In order to aid future preservation efforts, this photography is so detailed that individual brushstrokes are visible.
A team of researchers has photographed the entirety of the Sistine Chapel for posterity.
It took five years and more than 270,000 digital photos, but the researchers captured everything in the famous Vatican house of worship — from the mosaic floor to Michelangelo’s famous artwork on the ceiling — in high-quality detail.
How detailed? Enough to see the brushstrokes, according to Live Science.
“We used special post-production software to get the depth, intensity, warmth and nuance of colors to an accuracy of 99.9 percent,” Giorgio Armaroli, head of Scripta Maneant, told Reuters. “Future restorers will use these as their standards.”
“In the future, this will allow us to know the state of every centimeter of the chapel as it is today, in 2017,” Antonio Paolucci, former head of the Vatican Museums, told Reuters.
Paolucci and company hope that this time capsule of sorts of the chapel as it is in 2017 will assist restoration efforts in the future.
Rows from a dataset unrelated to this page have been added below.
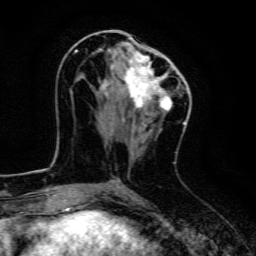
Breast MRI, one axial slice. Position 60 of 134 along the scan axis. Cropped to one breast. Dynamic contrast-enhanced series, time point 2 of 6 at this slice position (early post-contrast). 3 T. TE 4.7 ms, TR 9 ms. 1.2 mm slice thickness. 256 × 256 image matrix. Female patient.
Annotated regions visible in this slice (semi-automatically segmented with operator editing):
- enhancing-tissue mask used for the functional tumour volume (all voxels passing the contrast-enhancement thresholds inside the analysis volume; usually the tumour): bounding box [x1, y1, x2, y2] px = [75, 50, 171, 112]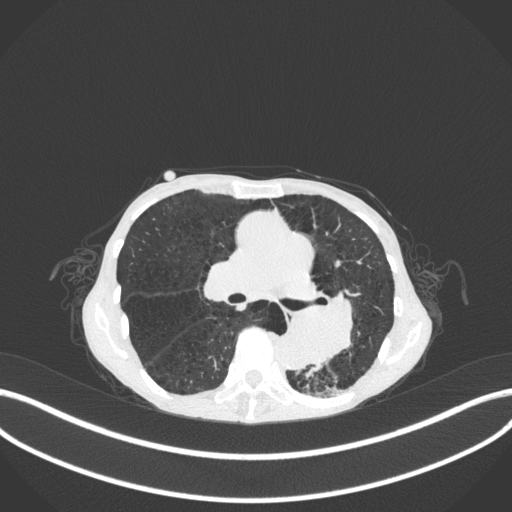
Chest CT, one axial slice; position 159 of 347 along the scan axis; reconstruction kernel B31f; 120 kVp; lung window (W 1500 / L -600 HU); 1 mm slice thickness; 512 × 512 image matrix. Female patient, age 70 years. From the clinical record (not read from this slice): clinical TNM (as recorded): T3 N0 M0.
Outlined on this slice (rectangle marked by the reading radiologist):
- lung tumour (recorded histology: small cell carcinoma): bounding box (x1, y1, x2, y2) in pixels: (280, 282, 362, 371)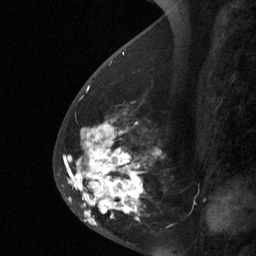
Breast MRI (dynamic contrast-enhanced), one sagittal slice. Position 25 of 64 along the scan axis. Dynamic contrast-enhanced study with each time point stored as its own series, time point 2 of 3 at this slice position (early post-contrast, ordered by acquisition time). 1.5 T. TE 4.8 ms, TR 27 ms. 256 × 256 image matrix, field of view 180 × 180 mm. Female patient, age 56 years. From the clinical record (not read from this slice): setting: breast cancer imaged before/during neoadjuvant chemotherapy; receptor status: HER2-positive.
Annotated regions visible in this slice (semi-automatic segmentation, software-assisted and operator-edited):
- analysis volume of interest (the breast-tissue region the enhancement analysis was run in; not a lesion): bounding box <59,104,161,229> (left, top, right, bottom; pixels)
- tumour enhancement mask (voxels above the 90 % enhancement threshold inside the analysis volume of interest): <68,125,143,226>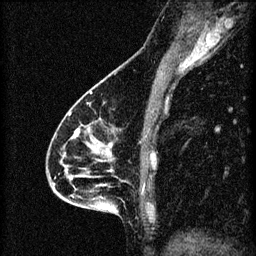
Breast MRI (dynamic contrast-enhanced), one sagittal slice. Slice 31 of 60 in the series (ordered by position). 3 images stored at this slice position (order not interpretable as contrast timing). 1.5 T. TE 4.2 ms, TR 8.2 ms. 256 × 256 image matrix, field of view 180 × 180 mm. Female patient, age 46 years.
Structures marked on this image (semi-automatically segmented with operator editing):
- analysis volume of interest (the breast-tissue region the enhancement analysis was run in; not a lesion): bounding box [x1, y1, x2, y2] px = [55, 114, 148, 209]
- tumour enhancement mask (voxels above the 70 % enhancement threshold inside the analysis volume of interest): [69, 114, 110, 171]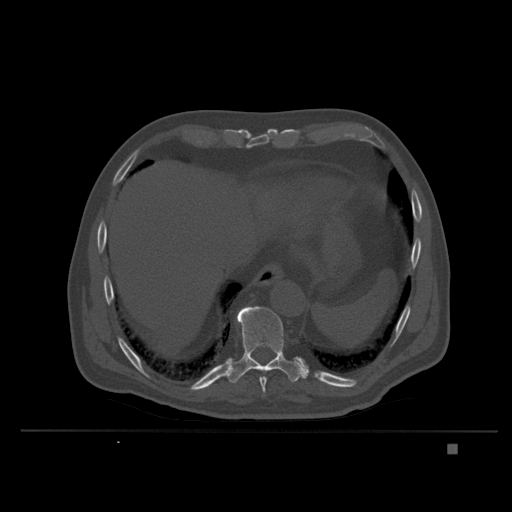
CT including the spine, one axial slice; position 198 of 435 along the scan axis; bone window (W 1800 / L 400 HU); 1.5 mm slice thickness; 512 × 512 image matrix, field of view 434 × 434 mm. Patient: male, 73 years. From the clinical record (not read from this slice): primary cancer: skin.
Structures marked on this image (semi-automatically segmented with operator editing):
- T10 vertebra: box from (x=228, y=305) to (x=306, y=384) px
- T9 vertebra: (x=259, y=370)–(x=269, y=397)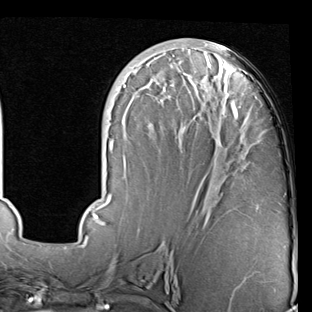
Breast MRI (dynamic contrast-enhanced), one axial slice; position 33 of 90 along the scan axis; cropped to one breast; dynamic contrast-enhanced series, time point 2 of 7 at this slice position (early post-contrast); 1.5 T; TE 2 ms, TR 5.1 ms; 2 mm slice thickness; 312 × 312 image matrix, field of view 219 × 219 mm. Female patient.
Outlined on this slice (semi-automatic segmentation, software-assisted and operator-edited):
- enhancing-tissue mask used for the functional tumour volume (all voxels passing the contrast-enhancement thresholds inside the analysis volume; usually the tumour): bounding box <78,44,240,247> (left, top, right, bottom; pixels)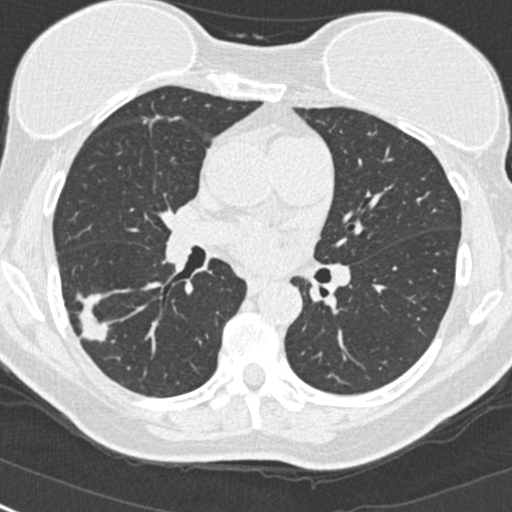
Low-dose screening chest CT, one axial slice; slice 142 of 268 in the series (ordered by position); lung window (W 1500 / L -600 HU); 512 × 512 image matrix, field of view 296 × 296 mm.
Structures marked on this image (outlined manually by an expert reader):
- lesion 1 (tumor, upper lobe of right lung): box from (x=77, y=294) to (x=109, y=341) px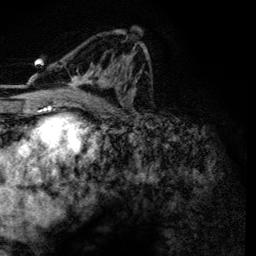
Breast MRI, one axial slice. Position 73 of 134 along the scan axis. Cropped to one breast. Dynamic contrast-enhanced series, time point 2 of 6 at this slice position (early post-contrast). 3 T. TE 4.2 ms, TR 7.9 ms. 1.2 mm slice thickness. 256 × 256 image matrix, field of view 170 × 170 mm. Female patient.
Outlined on this slice (semi-automatically segmented with operator editing):
- enhancing-tissue mask used for the functional tumour volume (all voxels passing the contrast-enhancement thresholds inside the analysis volume; usually the tumour): box from (x=60, y=33) to (x=146, y=101) px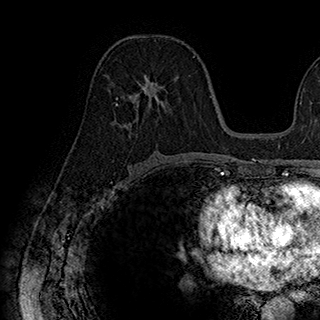
Breast MRI (dynamic contrast-enhanced), one axial slice; position 97 of 180 along the scan axis; cropped to one breast; dynamic contrast-enhanced series, time point 2 of 7 at this slice position (early post-contrast); 1.5 T; TE 2.8 ms, TR 5.4 ms; 1 mm slice thickness; 320 × 320 image matrix, field of view 225 × 225 mm. Female patient.
Structures marked on this image (semi-automatically segmented with operator editing):
- enhancing-tissue mask used for the functional tumour volume (all voxels passing the contrast-enhancement thresholds inside the analysis volume; usually the tumour): bounding box [x1, y1, x2, y2] px = [115, 75, 170, 126]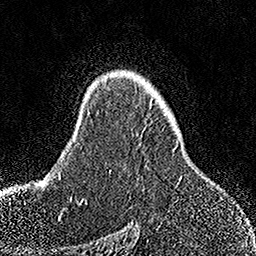
Breast MRI, one axial slice; slice 105 of 158 in the series (ordered by position); cropped to one breast; dynamic contrast-enhanced series, time point 2 of 7 at this slice position (early post-contrast); 1.5 T; TE 3.5 ms, TR 7.2 ms; 256 × 256 image matrix, field of view 164 × 164 mm. Female patient.
Annotated regions visible in this slice (semi-automatically segmented with operator editing):
- enhancing-tissue mask used for the functional tumour volume (all voxels passing the contrast-enhancement thresholds inside the analysis volume; usually the tumour): bounding box [x1, y1, x2, y2] px = [150, 103, 175, 151]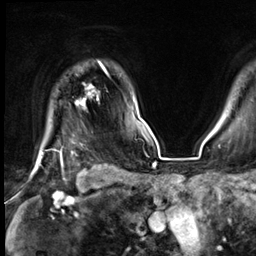
Breast MRI (dynamic contrast-enhanced), one axial slice. Position 56 of 64 along the scan axis. Cropped to one breast. Dynamic contrast-enhanced series, time point 2 of 9 at this slice position (early post-contrast). 3 T. TE 1.4 ms, TR 4.3 ms. 256 × 256 image matrix. Female patient.
Annotated regions visible in this slice (semi-automatically segmented with operator editing):
- enhancing-tissue mask used for the functional tumour volume (all voxels passing the contrast-enhancement thresholds inside the analysis volume; usually the tumour): bounding box (x1, y1, x2, y2) in pixels: (39, 63, 106, 163)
In order to get an accurate time capsule, the researchers took the digital photographs with a specialized telescopic lens. The collection amounts to almost 30 terabytes worth of data, an astronomical amount. It would take 118 iPhones with the top tier of storage capacity to match that storage, for instance.
All 30 terabytes of photographs will be packaged in a three-volume set that will cost $12,000 a piece. Reuters reports that it will be marketed primarily to libraries around the world.